- 文書の一節:
2023年01月30日 07時07分00秒 | Weblog
 「ヴィントシャイトさんは、1856年に、「訴権」に代わるものとして、「請求権」という実体上の概念を発明しました。」(p25)
 「民法は、みなさんが思っているのとは異なり、裁判官を名宛人として、裁判官が裁判をするときの規準を示したもの(=裁判規範)なのです。民法の中には、裁判でなければ行使できない権利もあります(民法424条)。」(p66)

 爆売れ中のこの本は、「コラム」の部分もなかなか奥が深い。
 引用した記述によれば、岡口判事は、請求権について、「訴権に近づけて考える考え方」(奥田昌道「ドイツ民法学における請求権理論について」p94「請求権の訴権ないし訴訟的把握」)を採用しているように思える(ちなみに、民法424条の詐害行為取消権の起源は、パウリアーナ訴権(actio Pauliana)である。)。
 だが、この「訴権」について、民法や民事訴訟法の教科書で、十分納得のゆく定義を示しているものは驚くほど少ない(と思う)。
 例えば、我妻榮「民法講義」や原田慶吉「ローマ法」などを見ると、いきなり「訴権(actio)」という言葉が出て来る感じであり、比較的詳しい新堂幸司「新民事訴訟法」でも、「個人が訴えを提起して裁判を受けられる関係」、結論として「訴えの利益や当事者適格を要件として成立する本案判決を求める権利」とされていて、何だかモヤモヤ感が残る。
 「訴権」というのは、定義しがたい概念なのだろうか?
 おそらく、そうなのだろう。

- 指示 A: 訴権についての文章にある一文『「訴権」というのは、定義しがたい概念なのだろうか?』を英語に訳してください。

- 提供資料:

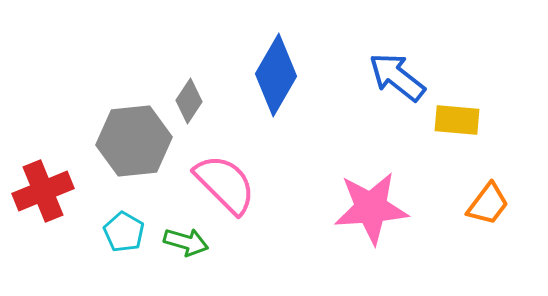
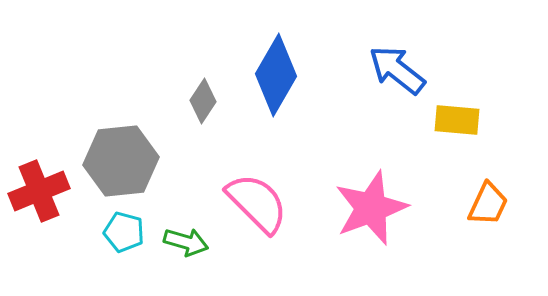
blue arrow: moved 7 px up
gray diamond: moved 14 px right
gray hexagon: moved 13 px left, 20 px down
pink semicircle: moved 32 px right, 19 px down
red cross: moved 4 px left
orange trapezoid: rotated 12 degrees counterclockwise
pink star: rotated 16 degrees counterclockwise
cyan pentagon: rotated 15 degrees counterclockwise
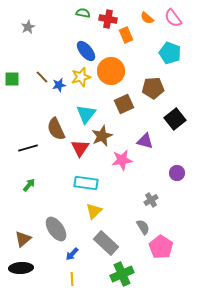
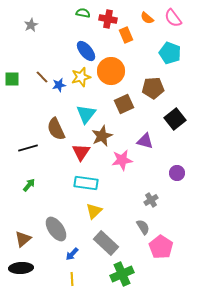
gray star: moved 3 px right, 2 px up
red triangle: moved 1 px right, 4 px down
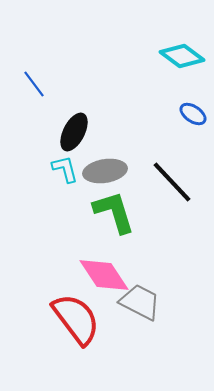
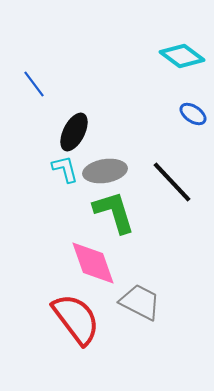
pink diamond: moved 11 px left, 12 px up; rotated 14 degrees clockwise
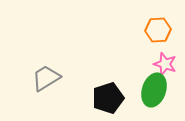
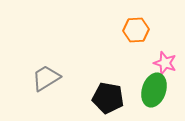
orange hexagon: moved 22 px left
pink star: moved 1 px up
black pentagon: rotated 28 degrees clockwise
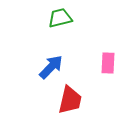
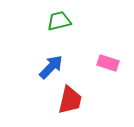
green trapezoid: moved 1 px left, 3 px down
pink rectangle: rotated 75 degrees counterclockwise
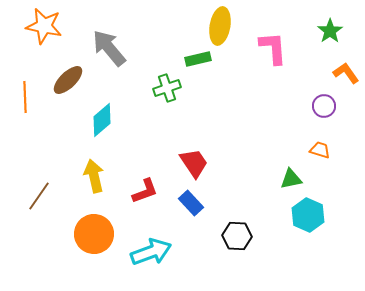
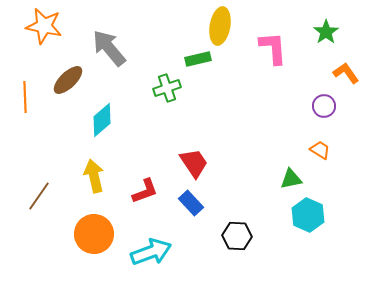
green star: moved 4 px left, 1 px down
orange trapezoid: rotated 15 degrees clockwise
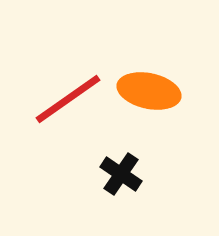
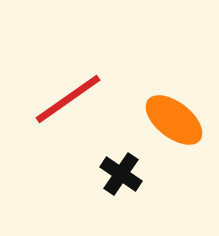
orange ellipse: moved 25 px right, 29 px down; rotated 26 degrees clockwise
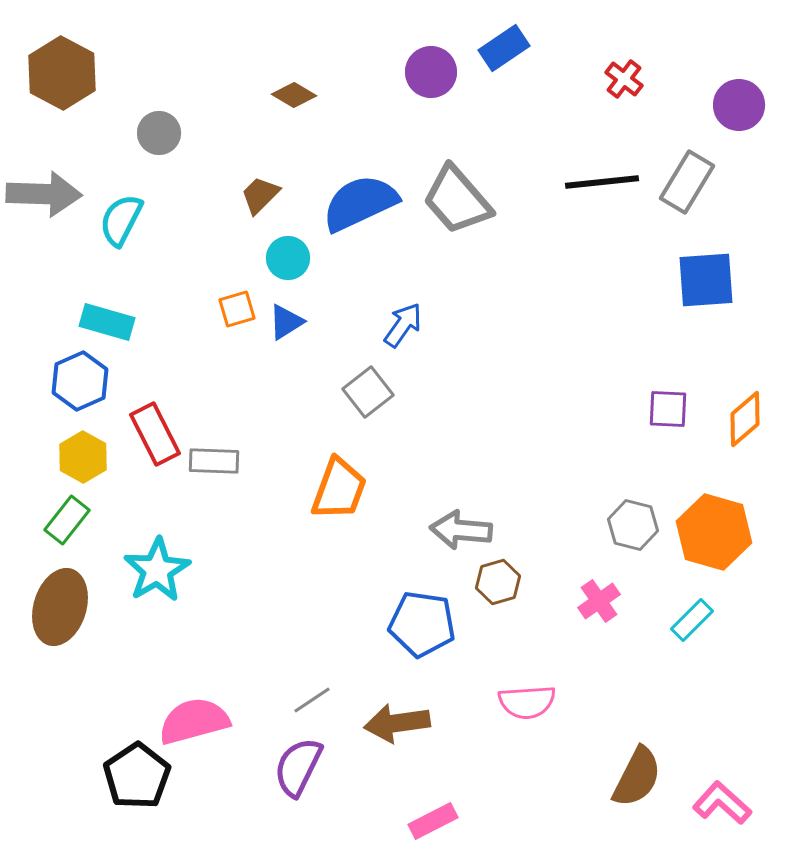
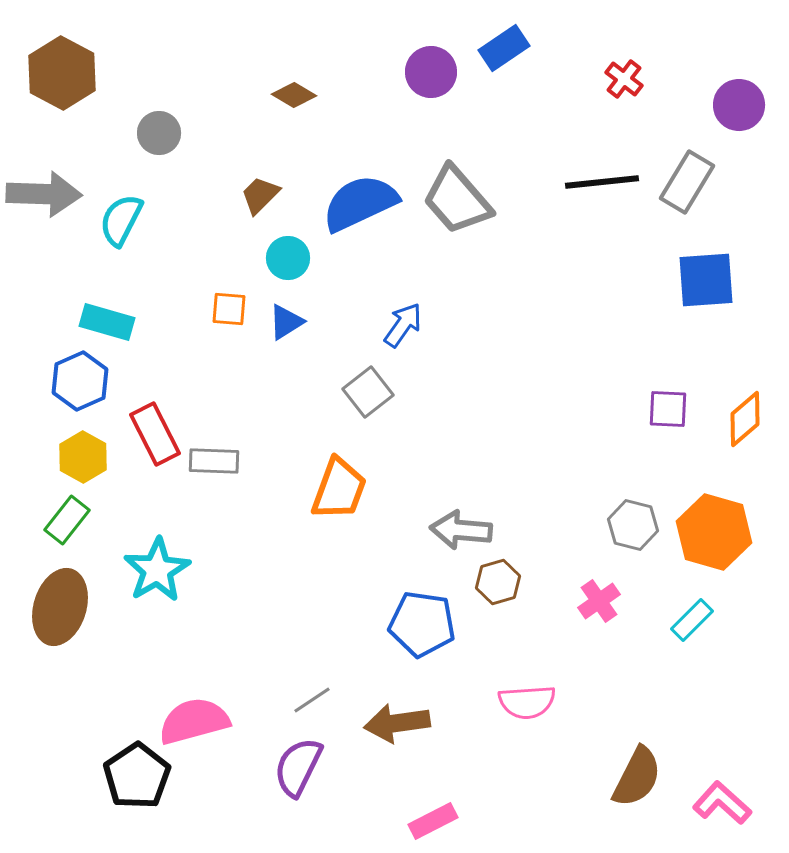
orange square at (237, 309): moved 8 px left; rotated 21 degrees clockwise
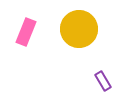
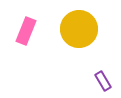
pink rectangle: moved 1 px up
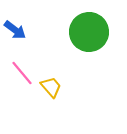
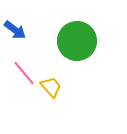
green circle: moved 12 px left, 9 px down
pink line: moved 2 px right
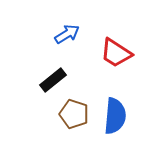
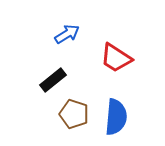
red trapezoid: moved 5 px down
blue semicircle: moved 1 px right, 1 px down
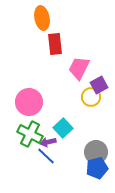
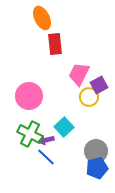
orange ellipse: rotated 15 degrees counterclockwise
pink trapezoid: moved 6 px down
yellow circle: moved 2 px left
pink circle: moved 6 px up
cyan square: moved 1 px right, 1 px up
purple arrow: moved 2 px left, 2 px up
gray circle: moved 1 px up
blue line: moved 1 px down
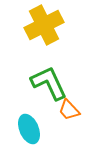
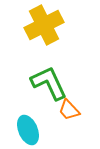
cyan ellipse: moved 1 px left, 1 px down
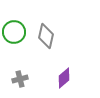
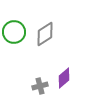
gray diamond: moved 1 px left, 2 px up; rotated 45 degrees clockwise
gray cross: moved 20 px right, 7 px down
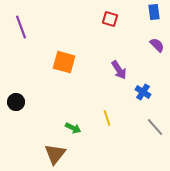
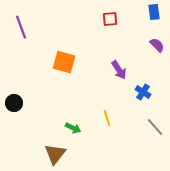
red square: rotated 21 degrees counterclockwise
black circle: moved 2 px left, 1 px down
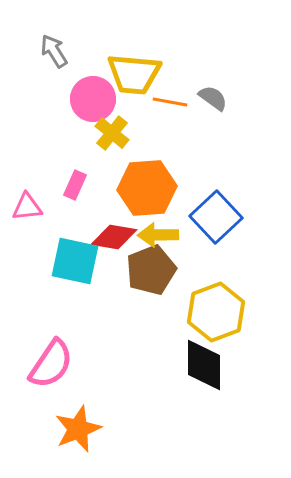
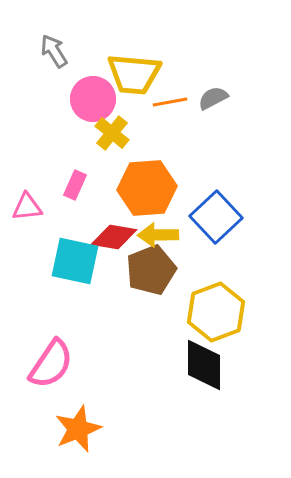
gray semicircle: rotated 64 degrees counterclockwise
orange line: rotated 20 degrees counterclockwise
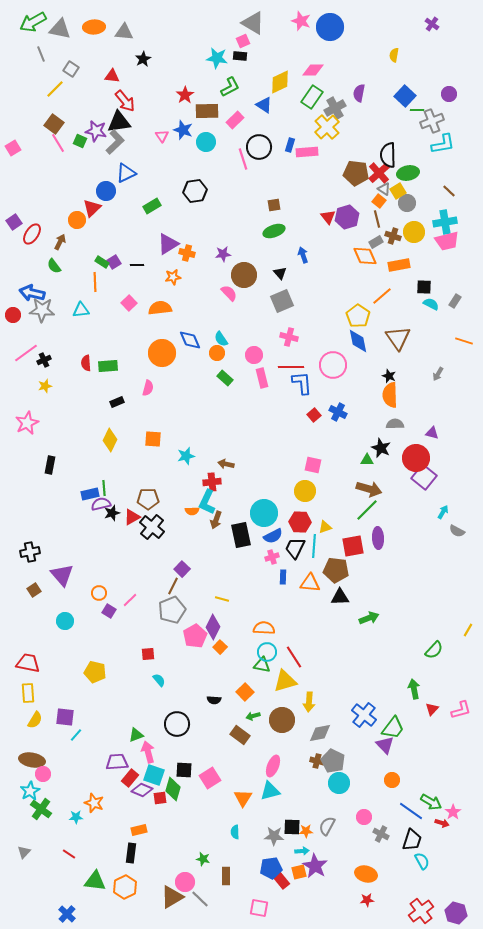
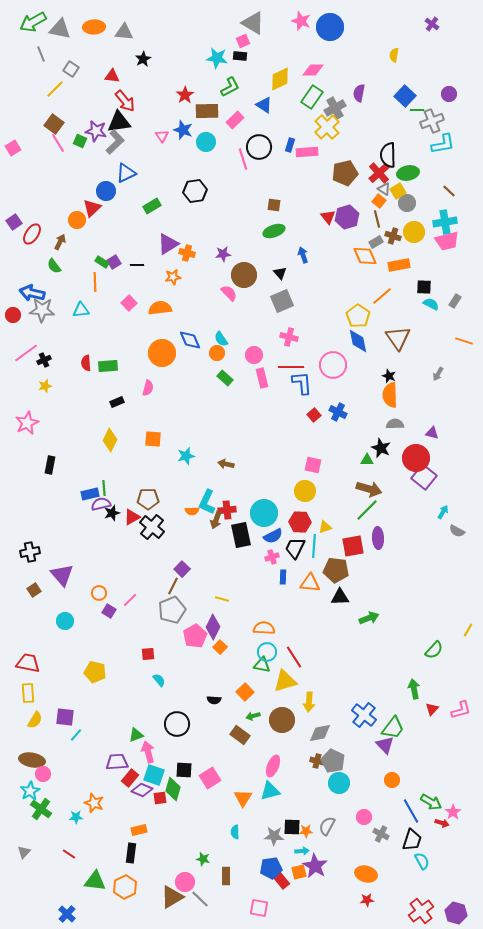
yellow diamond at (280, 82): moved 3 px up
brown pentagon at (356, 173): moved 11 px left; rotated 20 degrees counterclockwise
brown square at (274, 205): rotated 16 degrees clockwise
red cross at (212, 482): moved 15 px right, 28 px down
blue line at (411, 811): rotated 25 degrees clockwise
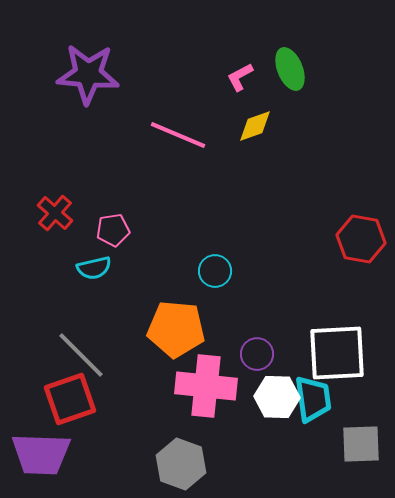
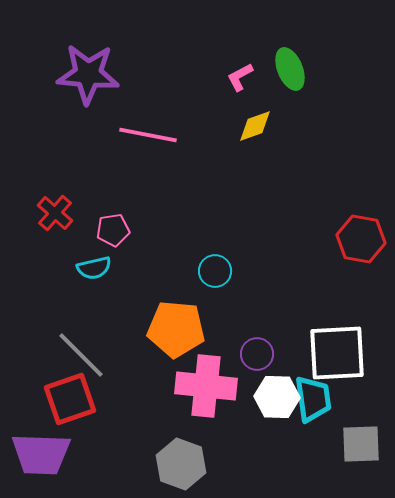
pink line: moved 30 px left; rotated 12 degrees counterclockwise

- 指示 B: 一覧の先頭から始まり「cyan pentagon: rotated」を含む行で終わる部分を、「counterclockwise」を「anticlockwise」に変えて書き直してください。画像は入れないでください。

- 回答 A: Is the "right of action" perhaps a concept that is hard to define?

- 回答 B:
blue arrow: moved 7 px up
gray diamond: moved 14 px right
gray hexagon: moved 13 px left, 20 px down
pink semicircle: moved 32 px right, 19 px down
red cross: moved 4 px left
orange trapezoid: rotated 12 degrees anticlockwise
pink star: rotated 16 degrees anticlockwise
cyan pentagon: rotated 15 degrees anticlockwise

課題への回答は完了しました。